There are different views to the time when the book of Revelation was written. Some believe it was written during the reign of Nero (A.D. 54–68), or during the reign of Vespasian (A.D. 69–79), or during the reign of Domitian (A.D. 81–96).
The scholars who suggest the early date for the writing of the book of Revelation see the persecution pointed to in the letters to the seven churches as that suffered by Christians under Nero (A.D. 64), or possibly later under Vespasian. They see that the troubles given in the book of Revelation are similar to the troubles that affected the city of Rome from the last years of Nero to the early years of Vespasian.
And they also identify the beast that suffers a deadly wound and is healed (Revelation 13:3) and in the beast that “was, and is not; and shall ascend out of the bottomless pit” (Revelation 17:8) as pointing to Nero. The scholars interpret the number 666 (Revelation 13:18) as symbolic number for Nero Caesar, when spelled in Hebrew consonantal letters (Nrwn Qsr).
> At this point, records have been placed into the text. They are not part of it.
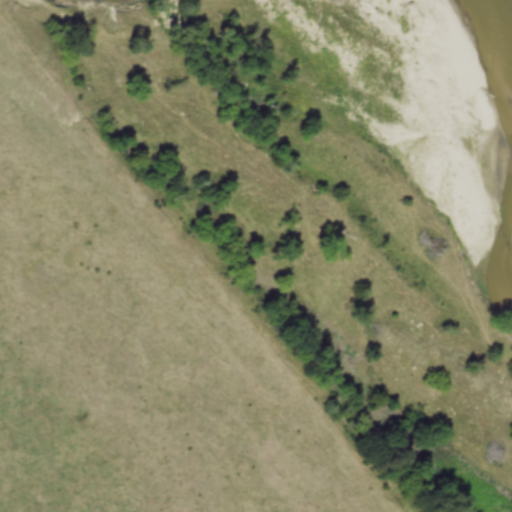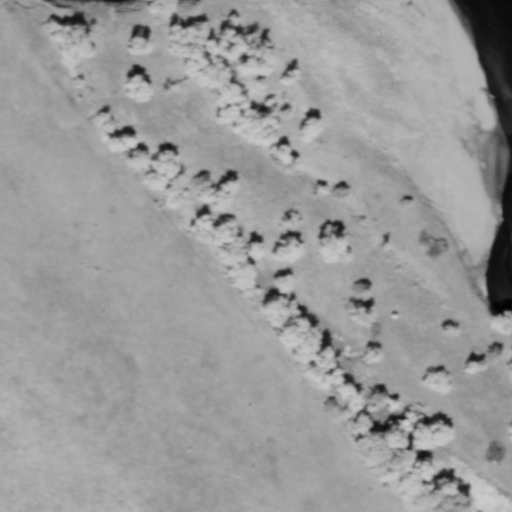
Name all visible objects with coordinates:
river: (444, 137)
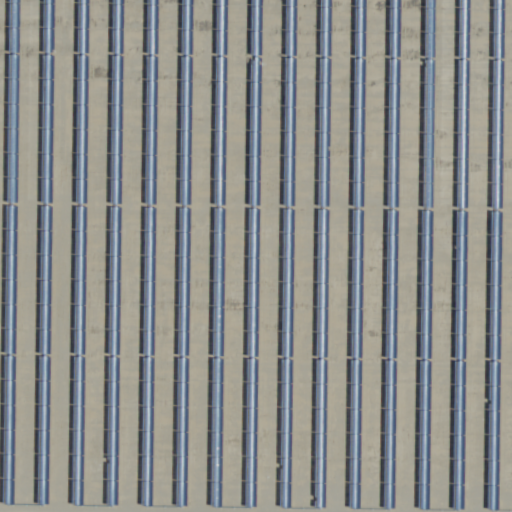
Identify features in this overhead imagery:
solar farm: (256, 256)
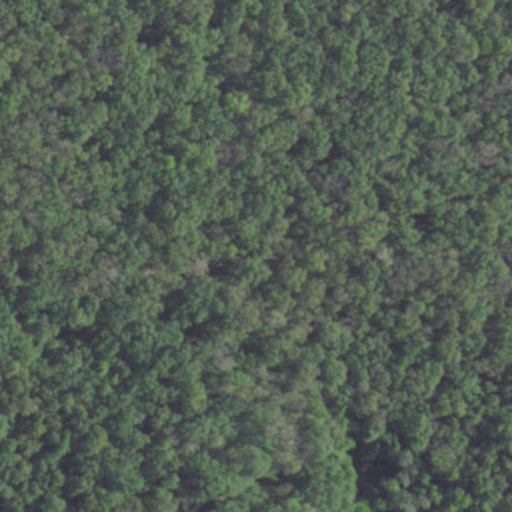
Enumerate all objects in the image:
road: (258, 252)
According to these markers, the scholars believe that the book of Revelation was written in the late 60’s or 70’s of the 1st century.
But it is clear that this understanding is not correct because the prophecies of the Revelation have an end time application that goes beyond that early time frame (Revelation 1:11). The book of Revelation is an apocalypse unveiling the mysteries of the future culminating to the final triumph of Jesus Christ over all the powers of Satan (Revelation 6:14-16; 16:20, 21…etc.).
Early Christian writers are almost in agreement that the book of Revelation was written during the reign of Domitian which ended in A.D. 96. This is seen in the following references:
Irenaeus, who claims to have had a personal connection with the apostle John through Polycarp, says of the book of Revelation, “For that was seen no very long time since, but almost in our day, towards the end of Domitian’s reign” (op. cit. v. 30. 3; ANF, vol. 1, pp. 559, 560).
Victorinus (died c. A.D. 303) writes, “When John said these things he was in the island of Patmos, condemned to the labour of the mines by Caesar Domitian. There, therefore, he saw the Apocalypse” (Commentary on the Apocalypse, on ch. 10:11; ANF, vol. 7, p. 353; Revelation 1:9).
Eusebius (op. cit. iii. 20. 8, 9) records that John was sent to Patmos by Domitian, and that when those who had been unjustly banished by Domitian were released by his successor, Nerva (A.D. 96–98; see Vol. VI, p. 87), the apostle returned to Ephesus.
Thus, the early Christian testimony places the writing of the Revelation in the time of Domitian’s reign.